Movies and TV depict men as threats, or else fathers as a joke.
Or else they are simply absent.
And, of course, in reality that is often true.
Before it seems I am pointing the finger elsewhere, let me say this:
Too many of our spiritual fathers – priests and bishops –
have degraded themselves and shamed the Church.
So what do we do? Again, specifically addressing the boys and men:
You are a father now, or else you hope to be.
I accepted the call to be a spiritual father,
and I am confident there are other men here
who God wants to be priests as well.
Whatever our path, what we do is we stand up and be men.

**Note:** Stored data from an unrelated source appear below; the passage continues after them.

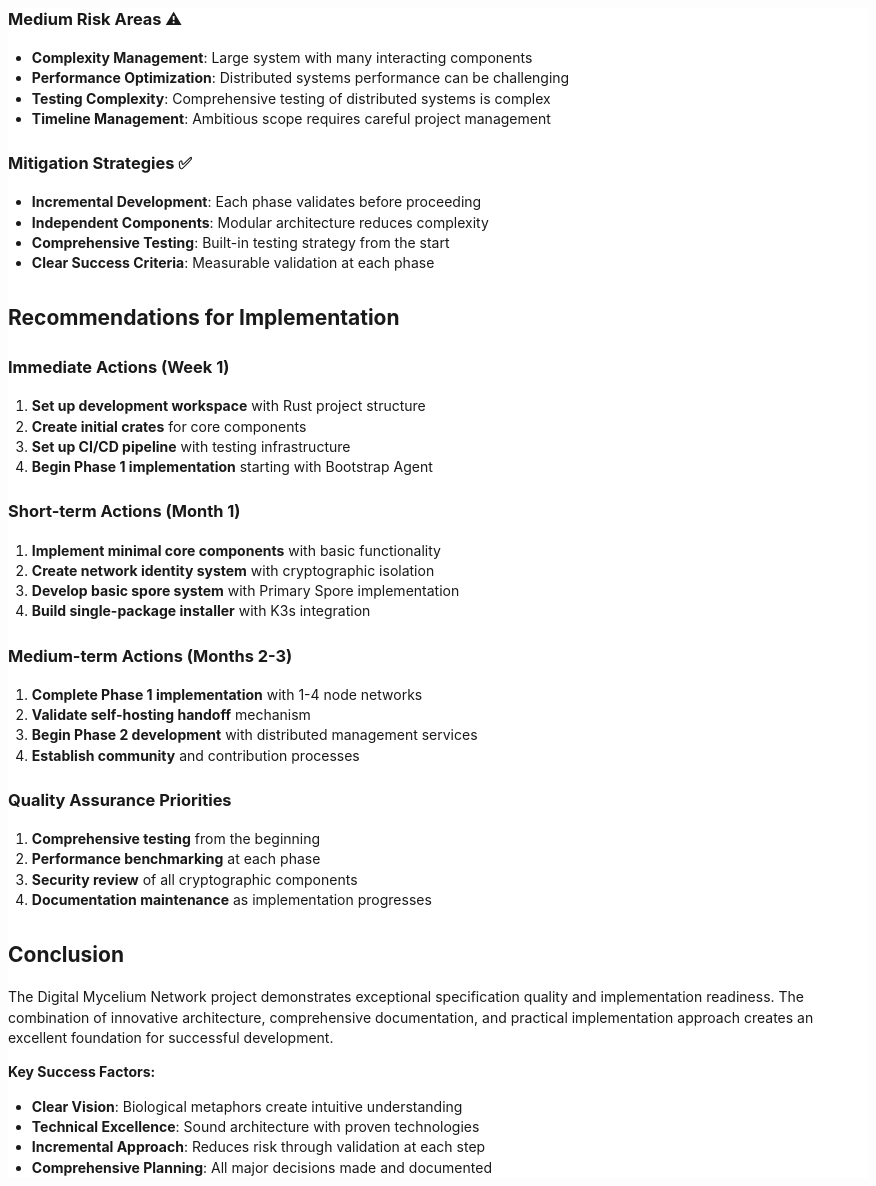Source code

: ### Medium Risk Areas ⚠️
- **Complexity Management**: Large system with many interacting components
- **Performance Optimization**: Distributed systems performance can be challenging
- **Testing Complexity**: Comprehensive testing of distributed systems is complex
- **Timeline Management**: Ambitious scope requires careful project management

### Mitigation Strategies ✅
- **Incremental Development**: Each phase validates before proceeding
- **Independent Components**: Modular architecture reduces complexity
- **Comprehensive Testing**: Built-in testing strategy from the start
- **Clear Success Criteria**: Measurable validation at each phase

## Recommendations for Implementation

### Immediate Actions (Week 1)
1. **Set up development workspace** with Rust project structure
2. **Create initial crates** for core components
3. **Set up CI/CD pipeline** with testing infrastructure
4. **Begin Phase 1 implementation** starting with Bootstrap Agent

### Short-term Actions (Month 1)
1. **Implement minimal core components** with basic functionality
2. **Create network identity system** with cryptographic isolation
3. **Develop basic spore system** with Primary Spore implementation
4. **Build single-package installer** with K3s integration

### Medium-term Actions (Months 2-3)
1. **Complete Phase 1 implementation** with 1-4 node networks
2. **Validate self-hosting handoff** mechanism
3. **Begin Phase 2 development** with distributed management services
4. **Establish community** and contribution processes

### Quality Assurance Priorities
1. **Comprehensive testing** from the beginning
2. **Performance benchmarking** at each phase
3. **Security review** of all cryptographic components
4. **Documentation maintenance** as implementation progresses

## Conclusion

The Digital Mycelium Network project demonstrates exceptional specification quality and implementation readiness. The combination of innovative architecture, comprehensive documentation, and practical implementation approach creates an excellent foundation for successful development.

**Key Success Factors:**
- **Clear Vision**: Biological metaphors create intuitive understanding
- **Technical Excellence**: Sound architecture with proven technologies
- **Incremental Approach**: Reduces risk through validation at each step
- **Comprehensive Planning**: All major decisions made and documented
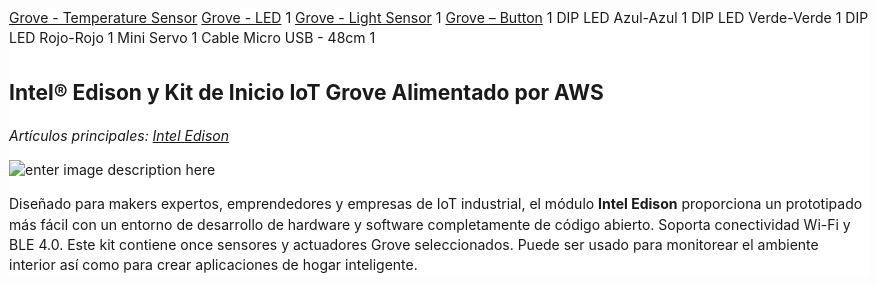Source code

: <tr>
<td><a href="https://www.seeedstudio.com/Grove-Temperature-Sensor-p-774.html?cPath=25_125"><span><font size={"3"}>Grove - Temperature Sensor</font></span></a></td>
<td></td>
</tr>
<tr>
<td><a href="https://www.seeedstudio.com/Grove-LED-p-767.html"><span><font size={"3"}>Grove - LED</font></span></a></td>
<td>1</td>
</tr>
<tr>
<td><a href="https://www.seeedstudio.com/Grove-Light-Sensor-p-746.html?cPath=25_27"><span><font size={"3"}>Grove - Light Sensor</font></span></a></td>
<td>1</td>
</tr>
<tr>
<td><a href="https://www.seeedstudio.com/Grove-Button-p-766.html?cPath=85_50"><span><font size={"3"}>Grove – Button</font></span></a></td>
<td>1</td>
</tr>
<tr>
<td>DIP LED Azul-Azul</td>
<td>1</td>
</tr>
<tr>
<td>DIP LED Verde-Verde</td>
<td>1</td>
</tr>
<tr>
<td>DIP LED Rojo-Rojo</td>
<td>1</td>
</tr>
<tr>
<td>Mini Servo</td>
<td>1</td>
</tr>
<tr>
<td>Cable Micro USB - 48cm</td>
<td>1</td>
</tr>
</table>

## Intel® Edison y Kit de Inicio IoT Grove Alimentado por AWS

_Artículos principales: [Intel Edison](https://software.intel.com/en-us/iot/library/edison-getting-started)_

![enter image description here](https://files.seeedstudio.com/wiki/Grove_IoT_Starter_Kits_Powered_by_AWS/img/Aws_kit_edison.JPG)

Diseñado para makers expertos, emprendedores y empresas de IoT industrial, el módulo **Intel Edison** proporciona un prototipado más fácil con un entorno de desarrollo de hardware y software completamente de código abierto. Soporta conectividad Wi-Fi y BLE 4.0. Este kit contiene once sensores y actuadores Grove seleccionados. Puede ser usado para monitorear el ambiente interior así como para crear aplicaciones de hogar inteligente.
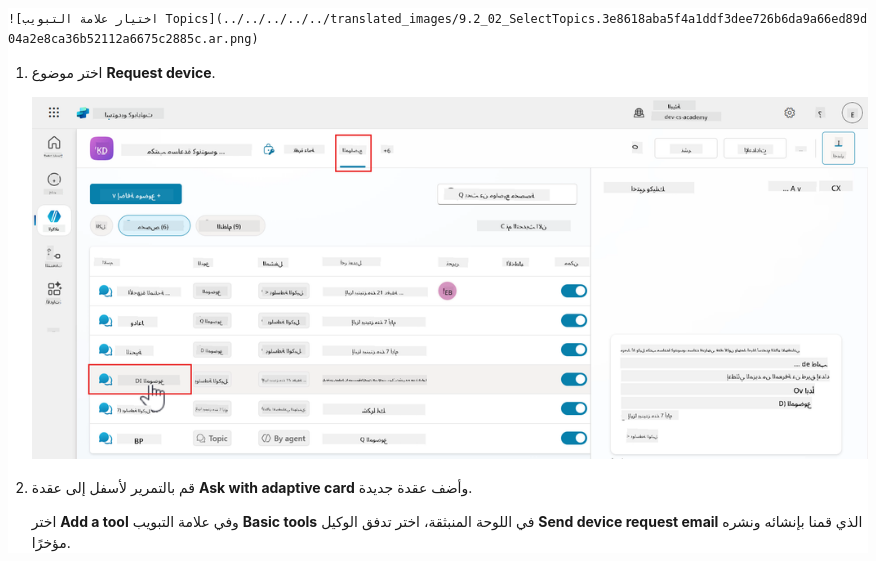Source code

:     ![اختيار علامة التبويب Topics](../../../../../translated_images/9.2_02_SelectTopics.3e8618aba5f4a1ddf3dee726b6da9a66ed89d04a2e8ca36b52112a6675c2885c.ar.png)

1. اختر موضوع **Request device**.

    ![اختيار موضوع Request device](../../../../../translated_images/9.2_03_SelectRequestDevice.df10472702258708b3d069e718e695b9fcabc61d42901d524dc302a03b3fa4a9.ar.png)

1. قم بالتمرير لأسفل إلى عقدة **Ask with adaptive card** وأضف عقدة جديدة.

    اختر **Add a tool** وفي علامة التبويب **Basic tools** في اللوحة المنبثقة، اختر تدفق الوكيل **Send device request email** الذي قمنا بإنشائه ونشره مؤخرًا.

You’ve heard this before: we guard, we guide and we give.
If other men, other fathers, are dropping the ball, let’s pick it up!
Your spiritual leadership, here at Mass and at home,
play a huge role in leading your children to a healthy and lasting faith.
No guarantees, but it will give you and them every advantage.
Lead your children to Mass; lead them in prayer;
Above all, show them what true generosity, true love, looks like.
My father has been gone awhile, but his lessons are with me always;
And it will be the same for your children long decades in the future!
And if you will forgive me, I’m going to give a plug
for our annual Men’s Prayer Walk.
Every year at this time – coming up on Friday, June 28 –
all the boys and men of every age are invited to come together
to walk a couple of miles around the perimeter of our parish,
after which we have a meal and fellowship.
We’ll meet behind my house by 5:30 pm, board some hay wagons,
Ride out to the road where we’ll walk and pray, and then come back.
If you can’t walk, just ride on the hay wagon, or bring your golf cart!
Why do this? To be men; to be fathers,
who provide spiritual leadership, and spiritual protection,
for our parish. To teach our sons and grandsons.
And in all that, we show God’s face to our community.